Unterstützung bekamen die Elternvertreter*innen umgehend von der Fraktion der Grünen. Ein erweitertes Impfangebot helfe, „die Pandemie weiter einzudämmen“, hieß es in einer Pressemitteilung. Und: „Die 12- bis 15-Jährigen erhalten mit einer Impfung mehr Sicherheit vor der Krankheit, wenn sie sich beispielsweise mit Freunden treffen, zum Sport gehen oder in der Schule sind.“
Warten auf Daten aus den USA
Die Bremer Gesundheitsbehörde ist hingegen noch nicht bereit, auch die jüngeren Jugendlichen ins Impfzentrum einzuladen. „Wir haben noch Beratungsbedarf“, sagte dazu der Sprecher Lukas Fuhrmann. Gleichwohl sehe man die Notwendigkeit. „Es gibt eine Nachfrage, und sie ist offenbar nicht besonders hoch“, dies zeigten die Erfahrungen mit den 16- und 17-Jährigen. Zudem zeigten die aktuellen Erfahrungen aus den USA, dass offenbar nicht mit schweren Nebenwirkungen bei Kindern und Jugendlichen zu rechnen sei. Dort wird bereits ab zwölf Jahren in großem Stil geimpft.

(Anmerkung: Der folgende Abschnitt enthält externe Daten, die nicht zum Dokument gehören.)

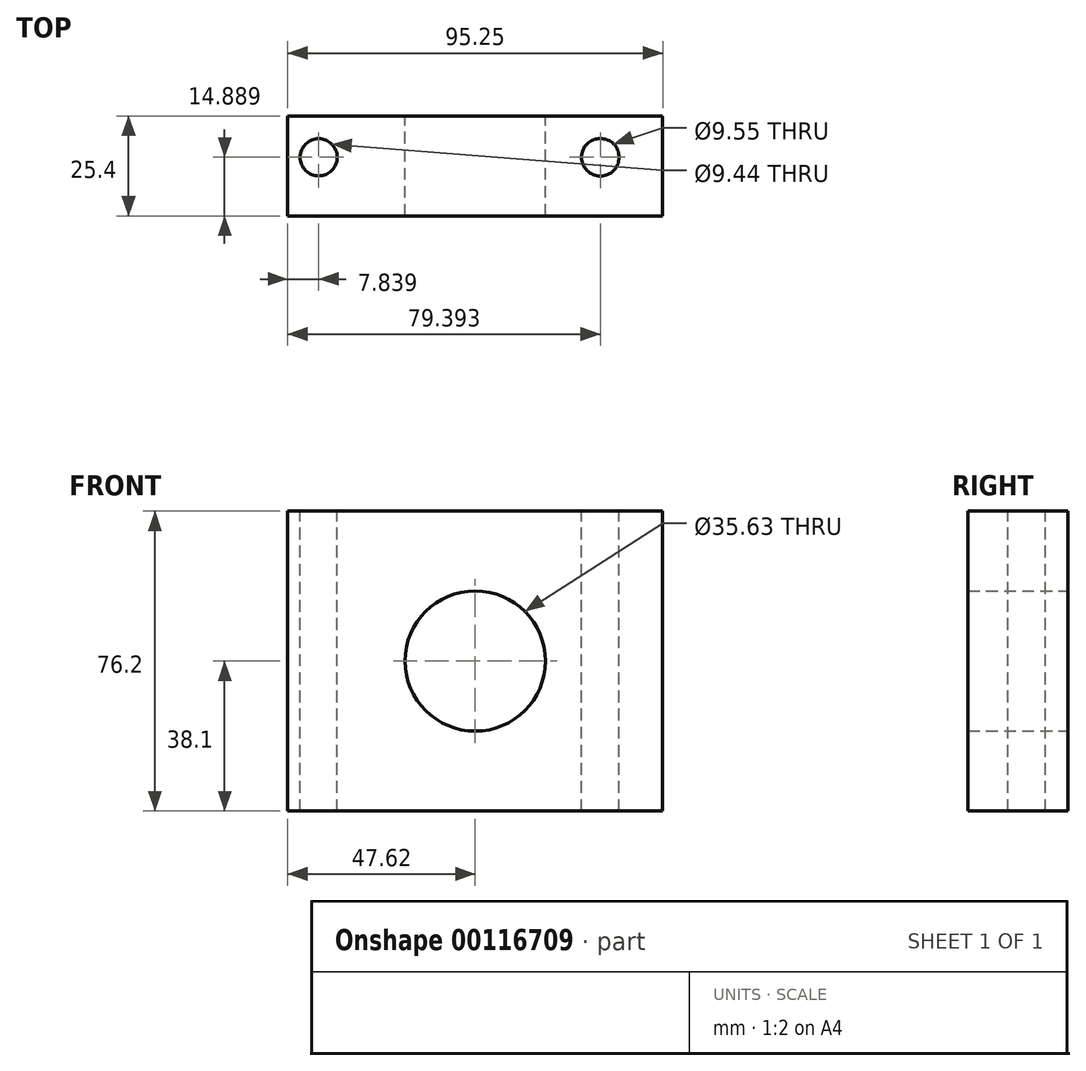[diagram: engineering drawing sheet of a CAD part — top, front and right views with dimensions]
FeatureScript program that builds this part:
annotation { "Feature Type Name" : "Feature", "Feature Type Description" : "" }
export const myFeature = defineFeature(function(context is Context, id is Id, definition is map)
    precondition{}
    {
        {
            var Q0;
            Q0=qCreatedBy(makeId("Front.planeOp"),FACE);
            var sketch = newSketch(context, id + "F0", { "sketchPlane" : qUnion([Q0])});
            skLineSegment(sketch, "E0.bottom", {"start": v(-37.55, 38.1) * mm, "end": v(57.7, 38.1) * mm});
            skLineSegment(sketch, "E0.top", {"start": v(-37.55, -38.1) * mm, "end": v(57.7, -38.1) * mm});
            skLineSegment(sketch, "E0.left", {"start": v(-37.55, 38.1) * mm, "end": v(-37.55, -38.1) * mm});
            skLineSegment(sketch, "E0.right", {"start": v(57.7, 38.1) * mm, "end": v(57.7, -38.1) * mm});
            skCircle(sketch, "E1", {"center": v(10.07, 0) * mm, "radius": 17.81 * mm});
            skSolve(sketch);
        }
        {
            var Q0;
            Q0=makeQuery(id+"F0.imprint","IMPRINT",FACE,{"disambiguationData":[TD([[makeQuery(id+"F0.imprint","IMPRINT",EDGE,{"derivedFrom":sQuery(id+"F0.wireOp",EDGE,"E0.bottom")}),-1.0]])]});
            extrude(context, id + "F1", {"entities" : qUnion([Q0]), "depth" : 25.4 * mm});
        }
        {
            var Q0;
            Q0=makeQuery(id+"F1.opExtrude","SWEPT_FACE",FACE,{"disambiguationData":[OSD([sQuery(id+"F0.wireOp",EDGE,"E0.bottom")])]});
            var sketch = newSketch(context, id + "F2", { "sketchPlane" : qUnion([Q0])});
            skCircle(sketch, "E2", {"center": v(-29.71, -10.51) * mm, "radius": 4.72 * mm});
            skCircle(sketch, "E3", {"center": v(41.84, -10.51) * mm, "radius": 4.78 * mm});
            skSolve(sketch);
        }
        {
            var Q0;
            Q0 = qSketchRegion(id + "F2", true);
            extrude(context, id + "F3", {"entities" : qUnion([Q0]), "operationType" : NewBodyOperationType.REMOVE, "oppositeDirection" : true, "depth" : 254 * mm});
        }
        {
            var Q0;
            Q0 = qSketchRegion(id + "F2", true);
            extrude(context, id + "F4", {"entities" : qUnion([Q0]), "operationType" : NewBodyOperationType.REMOVE, "oppositeDirection" : true, "depth" : 254 * mm});
        }
    });
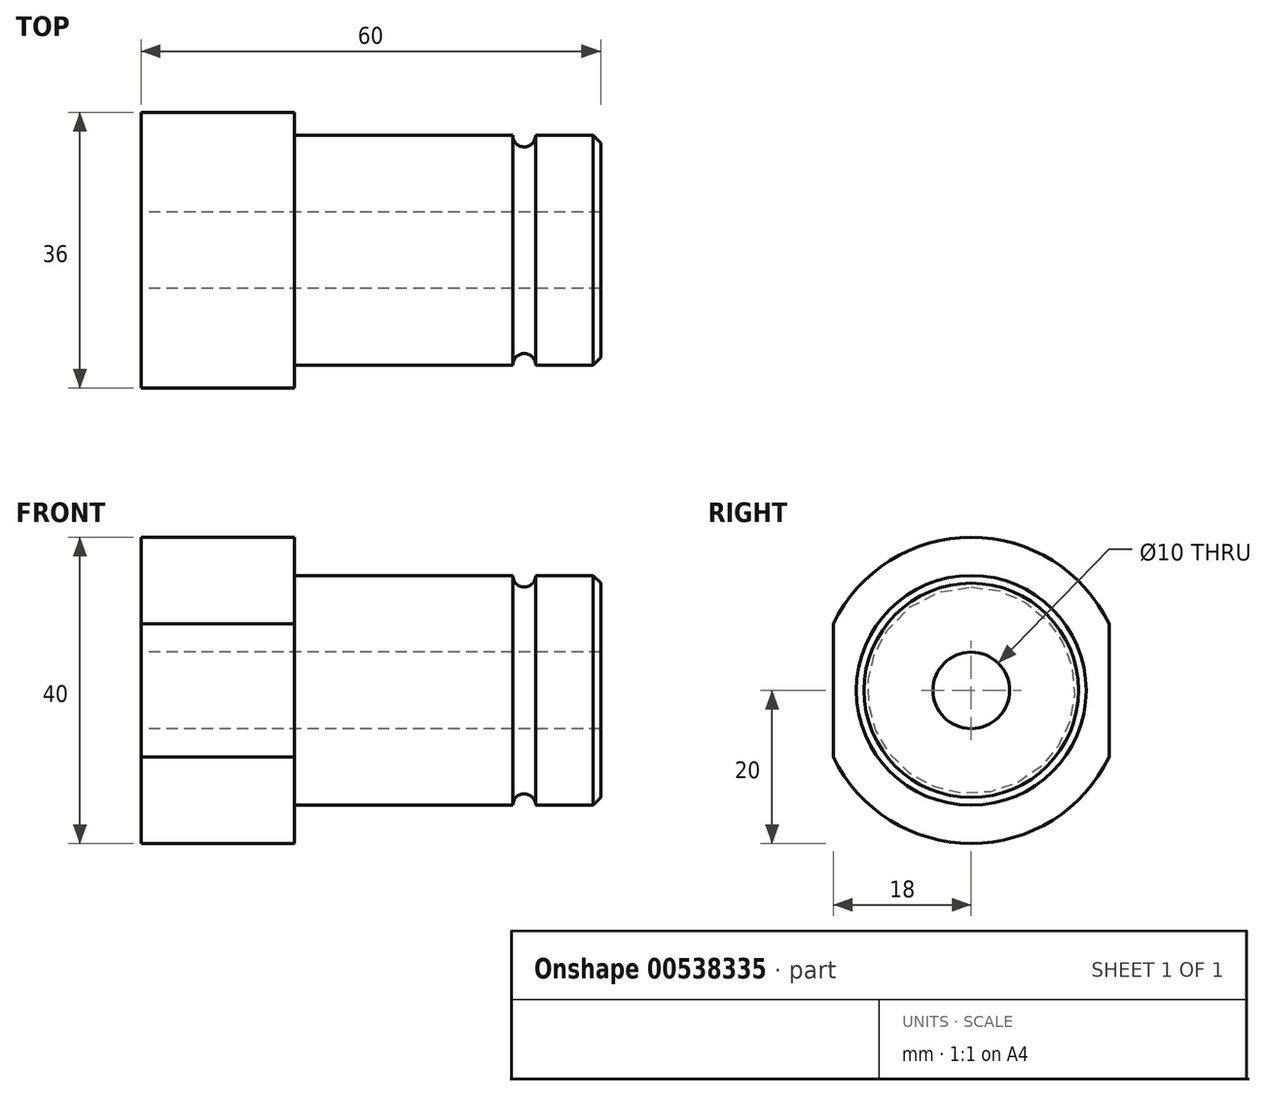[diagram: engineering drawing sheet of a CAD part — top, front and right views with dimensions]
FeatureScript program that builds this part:
annotation { "Feature Type Name" : "Feature", "Feature Type Description" : "" }
export const myFeature = defineFeature(function(context is Context, id is Id, definition is map)
    precondition{}
    {
        {
            var Q0;
            Q0=qCreatedBy(makeId("Front.planeOp"),FACE);
            var sketch = newSketch(context, id + "F0", { "sketchPlane" : qUnion([Q0])});
            skLineSegment(sketch, "E0", {"start": v(0, 0) * mm, "end": v(0, 20) * mm});
            skLineSegment(sketch, "E1", {"start": v(0, 20) * mm, "end": v(20, 20) * mm});
            skLineSegment(sketch, "E2", {"start": v(20, 20) * mm, "end": v(20, 15) * mm});
            skLineSegment(sketch, "E3", {"start": v(20, 15) * mm, "end": v(60, 15) * mm});
            skLineSegment(sketch, "E4", {"start": v(60, 15) * mm, "end": v(60, 0) * mm});
            skLineSegment(sketch, "E5", {"start": v(-12.34, 0) * mm, "end": v(76.6, 0) * mm, "construction": true});
            skLineSegment(sketch, "E6", {"start": v(0, 0) * mm, "end": v(60, 0) * mm});
            skSolve(sketch);
        }
        {
            var Q0;
            Q0=makeQuery(id+"F0.imprint","IMPRINT",FACE,{"disambiguationData":[TD([[makeQuery(id+"F0.imprint","IMPRINT",EDGE,{"derivedFrom":sQuery(id+"F0.wireOp",EDGE,"E0")}),-1.0]])]});
            var sketch = newSketch(context, id + "F1", { "sketchPlane" : qUnion([Q0])});
            skLineSegment(sketch, "E7", {"start": v(0, 0) * mm, "end": v(60, 0) * mm});
            skLineSegment(sketch, "E8", {"start": v(60, 0) * mm, "end": v(60, 15) * mm});
            skLineSegment(sketch, "E9", {"start": v(60, 15) * mm, "end": v(50, 15) * mm});
            skCircle(sketch, "E10", {"center": v(50, 15) * mm, "radius": 1.5 * mm});
            skSolve(sketch);
        }
        {
            var Q0;
            Q0 = qSketchRegion(id + "F0", true);
            var Q1;
            Q1=sQuery(id+"F0.wireOp",EDGE,"E6");
            revolve(context, id + "F2", {"entities" : qUnion([Q0]), "axis" : qUnion([Q1]), "revolveType" : RevolveType.FULL});
        }
        {
            var Q0;
            Q0=makeQuery(id+"F2.opRevolve","SWEPT_EDGE",EDGE,{"disambiguationData":[OSD([sQuery(id+"F0.wireOp",EDGE,"E4"),sQuery(id+"F0.wireOp",EDGE,"DP23Sca5-nVmD-abGH-QyYi-Gxn6qPcy6v3g")])]});
            chamfer(context, id + "F3", {"entities" : qUnion([Q0]), "width" : 1 * mm, "tangentPropagation" : true});
        }
        {
            var Q0;
            Q0 = qSketchRegion(id + "F1", true);
            var Q1;
            Q1=sQuery(id+"F1.wireOp",EDGE,"E7");
            revolve(context, id + "F4", {"operationType" : NewBodyOperationType.REMOVE, "entities" : qUnion([Q0]), "axis" : qUnion([Q1]), "revolveType" : RevolveType.FULL, "oppositeDirection" : true});
        }
        {
            var Q0;
            Q0=makeQuery(id+"F2.opRevolve","SWEPT_FACE",FACE,{"disambiguationData":[OSD([sQuery(id+"F0.wireOp",EDGE,"E0")])]});
            var sketch = newSketch(context, id + "F5", { "sketchPlane" : qUnion([Q0])});
            skLineSegment(sketch, "E11", {"start": v(0, -20) * mm, "end": v(-18, -20) * mm});
            skLineSegment(sketch, "E12.bottom", {"start": v(-18, -20) * mm, "end": v(18, -20) * mm});
            skLineSegment(sketch, "E12.top", {"start": v(-18, 20) * mm, "end": v(18, 20) * mm});
            skLineSegment(sketch, "E12.left", {"start": v(-18, -20) * mm, "end": v(-18, 20) * mm});
            skLineSegment(sketch, "E12.right", {"start": v(18, -20) * mm, "end": v(18, 20) * mm});
            skSolve(sketch);
        }
        {
            var Q0;
            {var subQ0=sQuery(id+"F5.wireOp",EDGE,"E12.right");var subQ1=makeQuery(id+"F2.opRevolve","SWEPT_EDGE",EDGE,{"disambiguationData":[OSD([sQuery(id+"F0.wireOp",EDGE,"E0"),sQuery(id+"F0.wireOp",EDGE,"E1")])]});var subQ2=makeQuery(id+"F5.imprint","INTERSECT",VERTEX,{"disambiguationData":[OD(0.0)],"derivedFrom":[subQ1,subQ0]});Q0=makeQuery(id+"F5.imprint","IMPRINT",FACE,{"disambiguationData":[TD([[makeQuery(id+"F5.imprint","IMPRINT",EDGE,{"disambiguationData":[TD([[subQ2,-1.0]])],"derivedFrom":subQ0}),-1.0]])]});}
            var Q1;
            {var subQ0=sQuery(id+"F5.wireOp",EDGE,"E12.left");var subQ1=makeQuery(id+"F2.opRevolve","SWEPT_EDGE",EDGE,{"disambiguationData":[OSD([sQuery(id+"F0.wireOp",EDGE,"E0"),sQuery(id+"F0.wireOp",EDGE,"E1")])]});var subQ2=makeQuery(id+"F5.imprint","INTERSECT",VERTEX,{"disambiguationData":[OD(0.0)],"derivedFrom":[subQ1,subQ0]});Q1=makeQuery(id+"F5.imprint","IMPRINT",FACE,{"disambiguationData":[TD([[makeQuery(id+"F5.imprint","IMPRINT",EDGE,{"disambiguationData":[TD([[subQ2,-1.0]])],"derivedFrom":subQ0}),1.0]])]});}
            extrude(context, id + "F6", {"entities" : qUnion([Q0, Q1]), "operationType" : NewBodyOperationType.REMOVE, "endBound" : BoundingType.UP_TO_NEXT, "oppositeDirection" : true, "depth" : 25 * mm, "offsetDistance" : 25 * mm});
        }
        {
            var Q0;
            Q0=makeQuery(id+"F2.opRevolve","SWEPT_FACE",FACE,{"disambiguationData":[OSD([sQuery(id+"F0.wireOp",EDGE,"E0")])]});
            var sketch = newSketch(context, id + "F7", { "sketchPlane" : qUnion([Q0])});
            skCircle(sketch, "E13", {"center": v(0, 0) * mm, "radius": 5 * mm});
            skSolve(sketch);
        }
        {
            var Q0;
            Q0 = qSketchRegion(id + "F7", true);
            extrude(context, id + "F8", {"entities" : qUnion([Q0]), "operationType" : NewBodyOperationType.REMOVE, "endBound" : BoundingType.UP_TO_NEXT, "oppositeDirection" : true, "depth" : 25 * mm, "offsetDistance" : 25 * mm});
        }
    });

Auf die Impfungen in den USA verweist auch Stefan Trapp, Kinderarzt in Huchting und Vorsitzender des Verbandes Bremer Kinder- und Jugendärzt*innen. „Wir werden in wenigen Wochen oder Monaten valide Daten haben zu den Nebenwirkungen bei Kindern und Jugendlichen.“ Solange sei es sinnvoll, keine Impfempfehlung auszusprechen. Nichtsdestotrotz hält auch er es für angebracht, den Eltern, die eine Impfung für ihre Kinder wollen, ein Angebot über das Impfzentrum zu machen. „Es steht mir als Kinderarzt nicht zu, ihnen das auszureden oder ihre Beweggründe zu kritisieren.“
Aus medizinischer Sicht gebe es zwar bei Gesunden keinen Anlass zur Impfung, „aber wenn jemand sagt, ‚Wir können nicht wieder vier Mal hintereinander in Quarantäne‘ oder ‚Wir haben Familie in Risikogebieten‘ oder was auch immer, dann ist das aus ihrer Sicht ein guter Grund für eine Impfung.“ Die meisten größeren Praxen würden auf Elternwunsch impfen, vermutet er, aber für die anderen brauche es auch eine Lösung. Anfangs hätten Kolleg*innen Sorge gehabt, bei Impfschäden haftbar gemacht zu werden, aber das ist aus seiner Sicht geklärt. „In solchen Fällen muss der Bund haften.“
Richtig wütend macht Trapp, wenn Politiker*innen wie jetzt der niedersächsische Ministerpräsident Stephan Weil (SPD) die Ständige Impfkommission „zum Umdenken“ auffordern. „Nachdem bis jetzt junge Leute wirklich schon zu den Hauptleidtragenden der Pandemie gehört haben, empfinde ich das, was derzeit geschieht, wirklich als gegen eine junge Generation gerichtet und das finde ich persönlich unerträglich“, zitierte Weil der NDR vergangene Woche.
Stefan Trapp, Kinderarzt
„Da geht es überhaupt nicht um Kinder und Jugendliche“, sagt Trapp dazu. Der Druck, Kinder zu impfen sei vielmehr „eine weitere Geringschätzung ihrer Rechte“. Denn sie hätten derzeit durch die Impfung keine Vorteile – die Politik aber eine Ausrede, wenn sie es nicht schafft, die Schulen so auszustatten, dass der Unterricht in der kalten Jahreszeit normal stattfinden kann. „Die Politik braucht ein Standing, die Schulen offen zu halten.“ Das dürfe sie nicht auf die Schüler*innen abwälzen.
Die Folgen des über Monate eingeschränkten oder ausgesetzten Präsenzunterrichts seien katastrophal, sagt der Kinderarzt. Er könne in seiner Praxis, die am Stadtrand nahe der Landesgrenze liegt, deutliche Unterschiede zwischen Bremen und Niedersachsen sehen. „Im Durchschnitt geht es den Kinder aus Bremen einfach besser als denen aus Delmenhorst.“ Hier waren die Schulen durchgängig geöffnet, nur die Präsenzpflicht war ausgesetzt. Grundschulkinder hatten keine drei Wochen Wechselunterricht. In Niedersachsen hatten viele Jahrgänge monatelang keine Schule von innen gesehen.